Exercise: The copy should hold exactly the lines below from the one that contains "to get, and entitled. Hendrix is your typical" through the one that contains "Get this Font" and nothing else, so no pictures.

━━━━━━━━━━━━━━━━━━━━━━━━━━━━━━

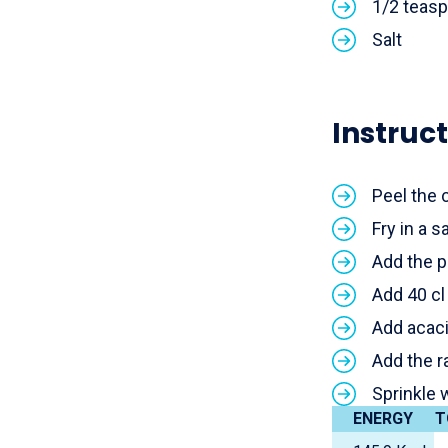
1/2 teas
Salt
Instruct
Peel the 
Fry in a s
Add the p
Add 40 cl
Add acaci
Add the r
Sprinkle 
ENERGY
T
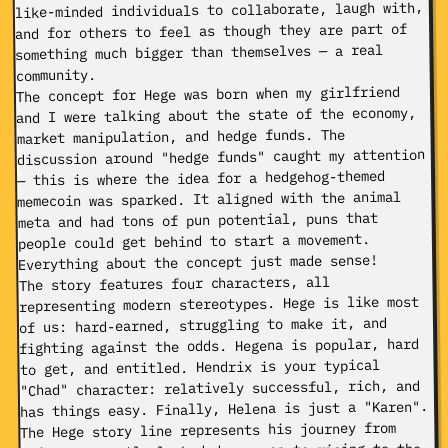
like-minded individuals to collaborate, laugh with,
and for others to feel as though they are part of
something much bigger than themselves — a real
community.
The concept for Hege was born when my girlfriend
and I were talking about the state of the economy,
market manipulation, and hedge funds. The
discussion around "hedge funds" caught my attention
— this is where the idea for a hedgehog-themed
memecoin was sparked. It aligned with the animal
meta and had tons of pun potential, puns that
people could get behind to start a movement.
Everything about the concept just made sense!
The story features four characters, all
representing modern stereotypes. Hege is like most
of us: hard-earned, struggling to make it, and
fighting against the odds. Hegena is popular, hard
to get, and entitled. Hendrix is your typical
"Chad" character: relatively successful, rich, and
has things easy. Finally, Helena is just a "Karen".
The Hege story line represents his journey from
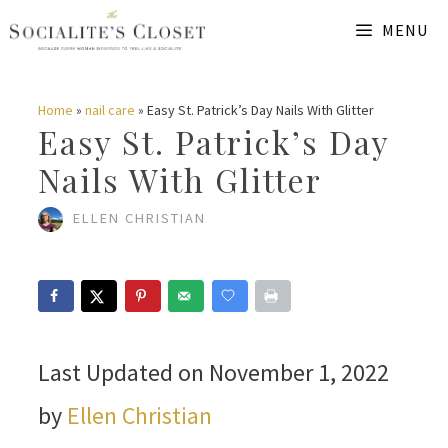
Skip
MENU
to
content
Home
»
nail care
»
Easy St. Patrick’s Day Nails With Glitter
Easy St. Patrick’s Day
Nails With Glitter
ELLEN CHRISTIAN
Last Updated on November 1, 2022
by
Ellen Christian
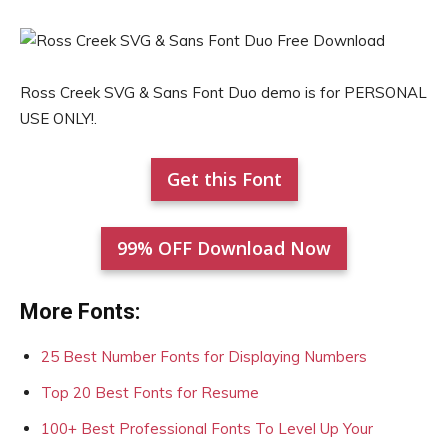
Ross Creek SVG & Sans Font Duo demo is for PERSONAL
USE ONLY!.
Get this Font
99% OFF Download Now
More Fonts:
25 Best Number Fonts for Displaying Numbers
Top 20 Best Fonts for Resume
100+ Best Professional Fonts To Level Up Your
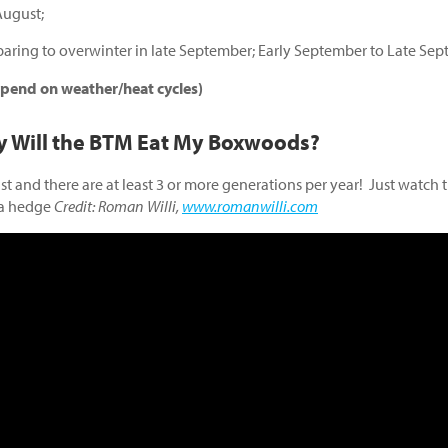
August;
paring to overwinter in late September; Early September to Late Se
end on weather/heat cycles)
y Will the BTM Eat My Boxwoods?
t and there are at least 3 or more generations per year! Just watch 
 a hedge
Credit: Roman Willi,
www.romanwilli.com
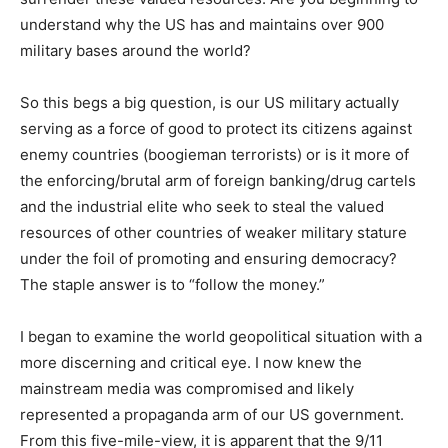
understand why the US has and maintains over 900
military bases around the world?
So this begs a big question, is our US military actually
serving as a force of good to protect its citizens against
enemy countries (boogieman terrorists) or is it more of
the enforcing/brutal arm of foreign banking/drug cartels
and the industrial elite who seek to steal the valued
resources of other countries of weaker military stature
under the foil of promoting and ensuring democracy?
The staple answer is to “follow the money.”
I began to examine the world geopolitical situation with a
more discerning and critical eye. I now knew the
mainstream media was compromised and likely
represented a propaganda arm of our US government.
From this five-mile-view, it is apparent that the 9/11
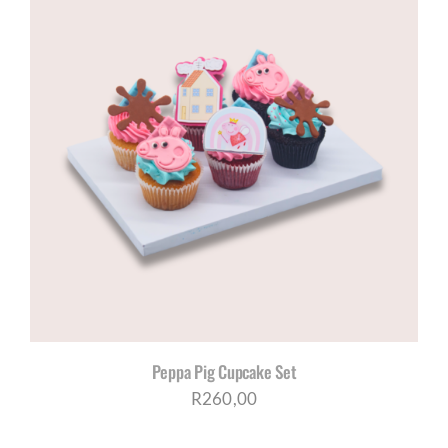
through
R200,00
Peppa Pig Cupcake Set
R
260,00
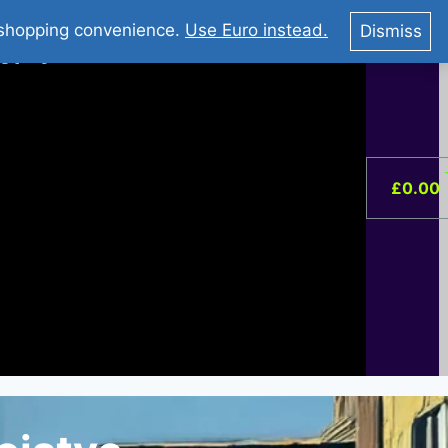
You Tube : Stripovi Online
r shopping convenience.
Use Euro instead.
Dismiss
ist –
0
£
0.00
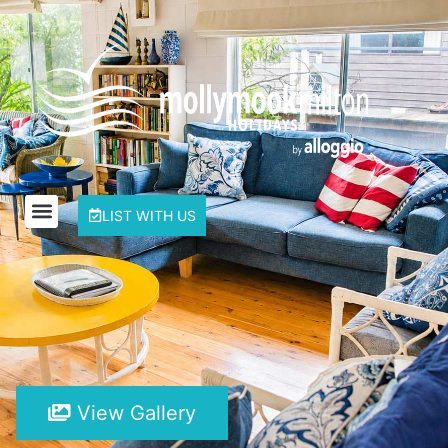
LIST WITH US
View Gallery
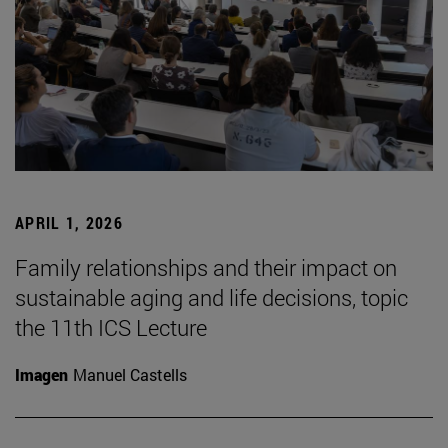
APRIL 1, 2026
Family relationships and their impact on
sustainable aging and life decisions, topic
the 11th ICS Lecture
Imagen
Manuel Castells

━━━━━━━━━━━━━━━━━━━━━━━━━━━━━━

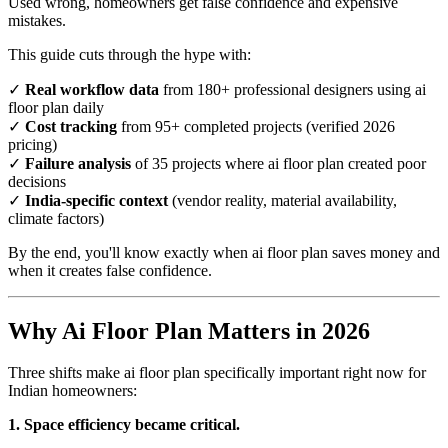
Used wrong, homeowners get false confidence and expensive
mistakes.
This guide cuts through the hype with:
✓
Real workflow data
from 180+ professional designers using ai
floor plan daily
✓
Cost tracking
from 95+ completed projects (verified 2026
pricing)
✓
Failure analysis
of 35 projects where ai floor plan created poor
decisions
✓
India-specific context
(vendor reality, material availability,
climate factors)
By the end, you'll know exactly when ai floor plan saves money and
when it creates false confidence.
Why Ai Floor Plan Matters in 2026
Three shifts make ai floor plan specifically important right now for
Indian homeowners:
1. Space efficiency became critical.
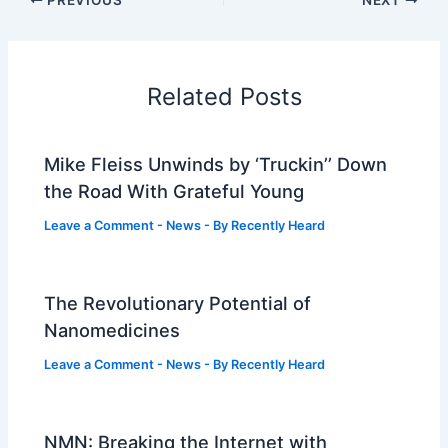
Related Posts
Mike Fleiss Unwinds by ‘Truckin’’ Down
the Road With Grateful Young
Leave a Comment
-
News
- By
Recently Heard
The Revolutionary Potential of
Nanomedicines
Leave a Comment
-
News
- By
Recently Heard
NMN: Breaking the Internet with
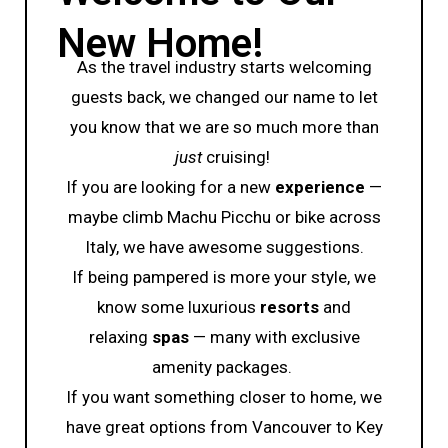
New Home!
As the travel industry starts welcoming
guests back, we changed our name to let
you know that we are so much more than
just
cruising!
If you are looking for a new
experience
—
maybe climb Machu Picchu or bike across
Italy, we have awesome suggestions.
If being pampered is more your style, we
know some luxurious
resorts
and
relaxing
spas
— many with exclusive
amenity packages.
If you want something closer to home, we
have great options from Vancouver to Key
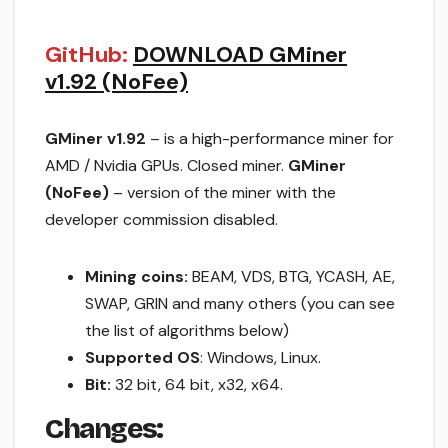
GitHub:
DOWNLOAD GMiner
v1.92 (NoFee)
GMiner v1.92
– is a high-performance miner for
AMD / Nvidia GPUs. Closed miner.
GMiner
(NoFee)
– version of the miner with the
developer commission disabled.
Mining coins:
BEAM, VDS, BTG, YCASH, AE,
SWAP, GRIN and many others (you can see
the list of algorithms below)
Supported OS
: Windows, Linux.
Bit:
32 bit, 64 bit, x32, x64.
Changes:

━━━━━━━━━━━━━━━━━━━━━━━━━━━━━━

Output for this task:
to get, and entitled. Hendrix is your typical
"Chad" character: relatively successful, rich, and
has things easy. Finally, Helena is just a "Karen".
The Hege story line represents his journey from
Skip
MENU
to
content
Home
»
nail care
»
Easy St. Patrick’s Day Nails With Glitter
Easy St. Patrick’s Day
Nails With Glitter
ELLEN CHRISTIAN
Last Updated on November 1, 2022
by
Ellen Christian
Ross Creek SVG & Sans Font Duo demo is for PERSONAL
USE ONLY!.
Get this Font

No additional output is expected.